Use of platelet rich plasma (PRP) in low ovarian reserve
Low ovarian reserve means a lower probability of spontaneous conceiving, as well as a decrease in the number of eggs obtained in ovarian stimulation treatments. At Instituto Bernabeu, the low ovarian reserve unit works to develop individualized stimulation protocols for this type of patient, together with pharmacogenetic studies (which determine the most appropriate medication according to the genes involved in ovarian response) and technological advances in the laboratory, which make it possible to accumulate eggs in several cycles of stimulation.
However, we know that there’s an endowment of “residual dormant follicles” that cannot be activated with the drugs used during stimulation. Some research suggests that intraovarian administration of platelet-rich plasma (PRP) can activate the ovary (“ovarian rejuvenation“), increasing the number of eggs obtained and reporting cases of spontaneous pregnancies and after in vitro fertilization.
What is the Platelet Rich Plasma (PRP)?
It’s a portion of the patient’s own plasma with a high concentration of platelets. It’s obtained after separating the components of a blood sample, in a process known as centrifugation. Platelets release a large number of growth factors, which promote the repair and regeneration of different tissues.
How can you promote ovarian response and “ovarian rejuvenation”?
Development of follicles in very early stages depends on different growth factors, so that the administration of PRP directly in the ovary, would increase their concentration and favour the activation of “sleeping follicles”.
What does the treatment consist of?
After obtaining a blood sample from the patient, as in a simple analysis, the PRP obtained is introduced into both ovaries by transvaginal puncture under sedation, without requiring hospitalization. It can be administered in the same procedure in which the eggs are extracted, and in patients who are going to undergo subsequent stimulations.
After the procedure, the patients will continue with the prescribed ovarian stimulation treatment, or the corresponding follow-up.

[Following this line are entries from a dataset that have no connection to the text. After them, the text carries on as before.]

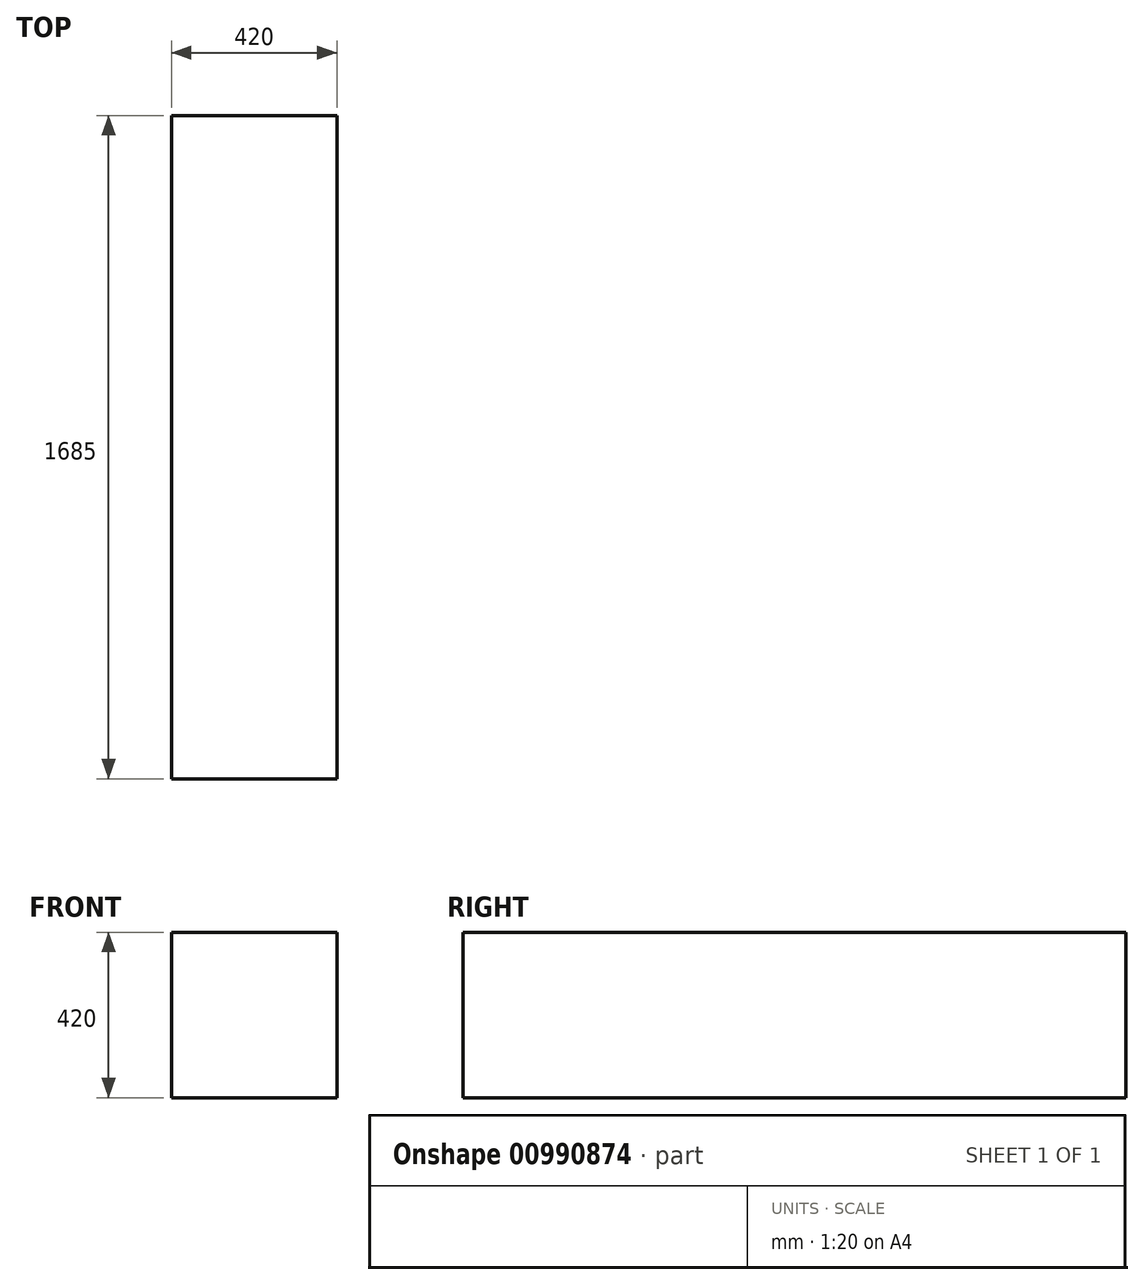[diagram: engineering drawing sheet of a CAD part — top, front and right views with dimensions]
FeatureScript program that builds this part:
annotation { "Feature Type Name" : "Feature", "Feature Type Description" : "" }
export const myFeature = defineFeature(function(context is Context, id is Id, definition is map)
    precondition{}
    {
        {
            var Q0;
            Q0=qCreatedBy(makeId("Top.planeOp"),FACE);
            var sketch = newSketch(context, id + "F0", { "sketchPlane" : qUnion([Q0])});
            skLineSegment(sketch, "E0.bottom", {"start": v(0, 0) * mm, "end": v(420, 0) * mm});
            skLineSegment(sketch, "E0.top", {"start": v(0, 1685) * mm, "end": v(420, 1685) * mm});
            skLineSegment(sketch, "E0.left", {"start": v(0, 0) * mm, "end": v(0, 1685) * mm});
            skLineSegment(sketch, "E0.right", {"start": v(420, 0) * mm, "end": v(420, 1685) * mm});
            skSolve(sketch);
        }
        {
            var Q0;
            Q0=makeQuery(id+"F0.imprint","IMPRINT",FACE,{"disambiguationData":[TD([[makeQuery(id+"F0.imprint","IMPRINT",EDGE,{"derivedFrom":sQuery(id+"F0.wireOp",EDGE,"E0.bottom")}),1.0]])]});
            extrude(context, id + "F1", {"entities" : qUnion([Q0]), "depth" : 420 * mm, "offsetDistance" : 25 * mm});
        }
    });
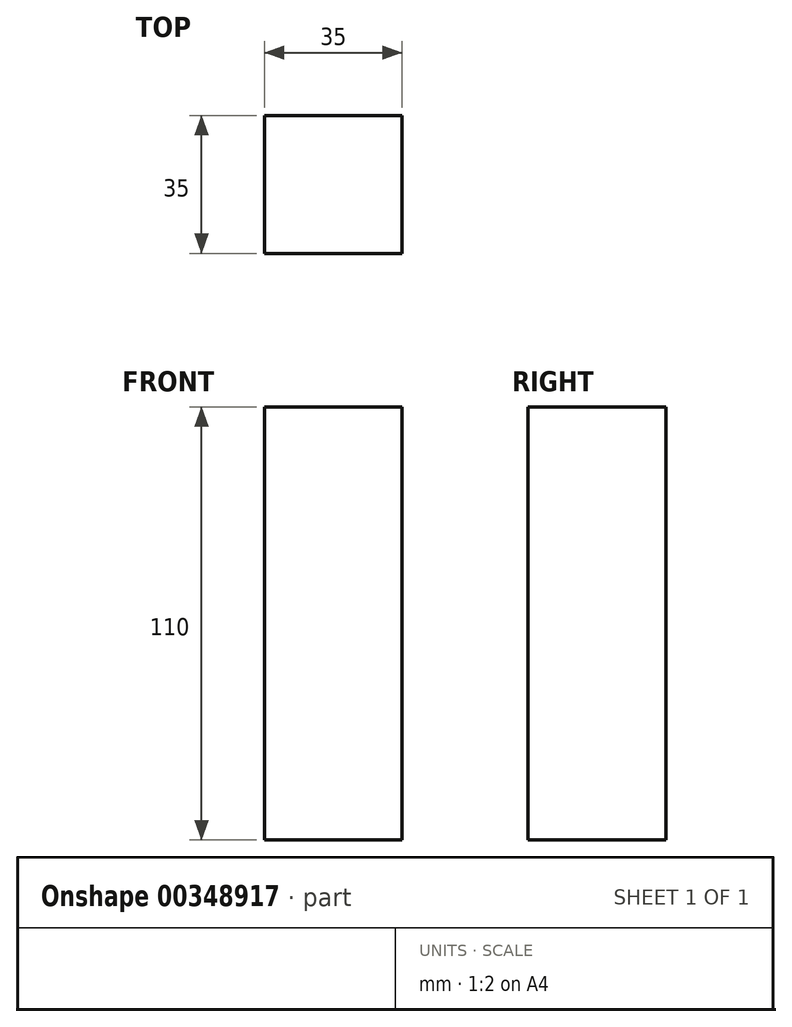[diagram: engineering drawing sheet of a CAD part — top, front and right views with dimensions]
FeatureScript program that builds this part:
annotation { "Feature Type Name" : "Feature", "Feature Type Description" : "" }
export const myFeature = defineFeature(function(context is Context, id is Id, definition is map)
    precondition{}
    {
        {
            var Q0;
            Q0=qCreatedBy(makeId("Top.planeOp"),FACE);
            var sketch = newSketch(context, id + "F0", { "sketchPlane" : qUnion([Q0])});
            skLineSegment(sketch, "E0.bottom", {"start": v(-2.9, 0.55) * mm, "end": v(-37.9, 0.55) * mm});
            skLineSegment(sketch, "E0.top", {"start": v(-2.9, 35.55) * mm, "end": v(-37.9, 35.55) * mm});
            skLineSegment(sketch, "E0.left", {"start": v(-2.9, 0.55) * mm, "end": v(-2.9, 35.55) * mm});
            skLineSegment(sketch, "E0.right", {"start": v(-37.9, 0.55) * mm, "end": v(-37.9, 35.55) * mm});
            skSolve(sketch);
        }
        {
            var Q0;
            Q0=makeQuery(id+"F0.imprint","IMPRINT",FACE,{"disambiguationData":[TD([[makeQuery(id+"F0.imprint","IMPRINT",EDGE,{"derivedFrom":sQuery(id+"F0.wireOp",EDGE,"E0.bottom")}),-1.0]])]});
            extrude(context, id + "F1", {"entities" : qUnion([Q0]), "depth" : (110) * mm});
        }
    });
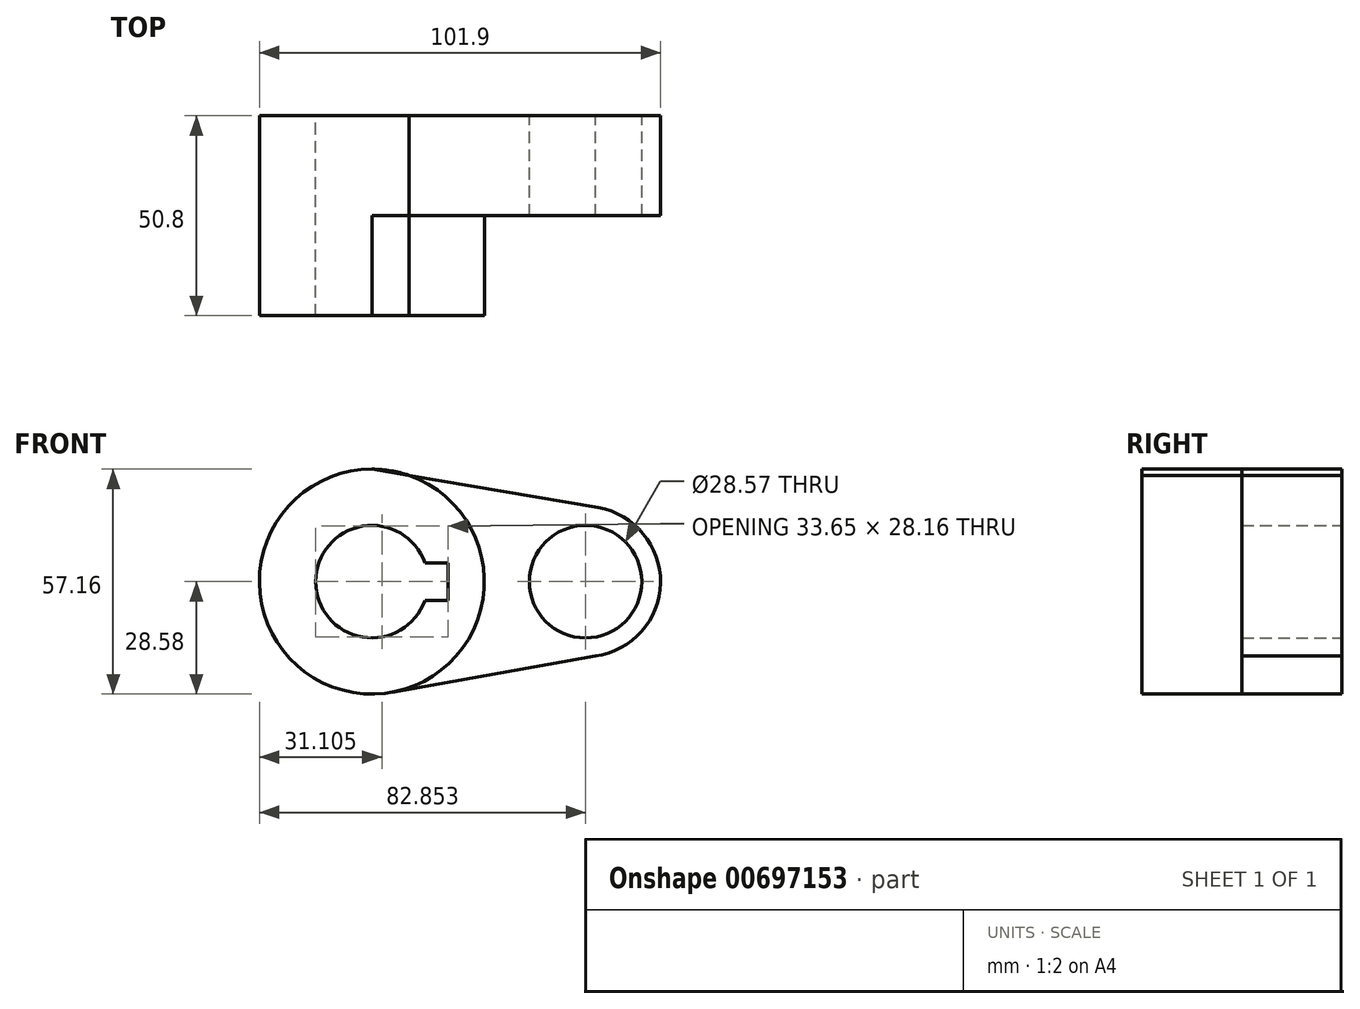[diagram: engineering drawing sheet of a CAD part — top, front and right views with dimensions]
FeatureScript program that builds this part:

Because the patient’s own blood is used, there is no risk of rejection.
Is it indicated for all patients with low ovarian reserve?
It’s an experimental treatment, with promising results, and in which the medical team must assess the appropriateness of its performance in each case, evaluating the chances of success or improvement in the ovarian response. On the other hand, we must bear in mind that no available treatment will improve oocyte quality, mainly depending on age.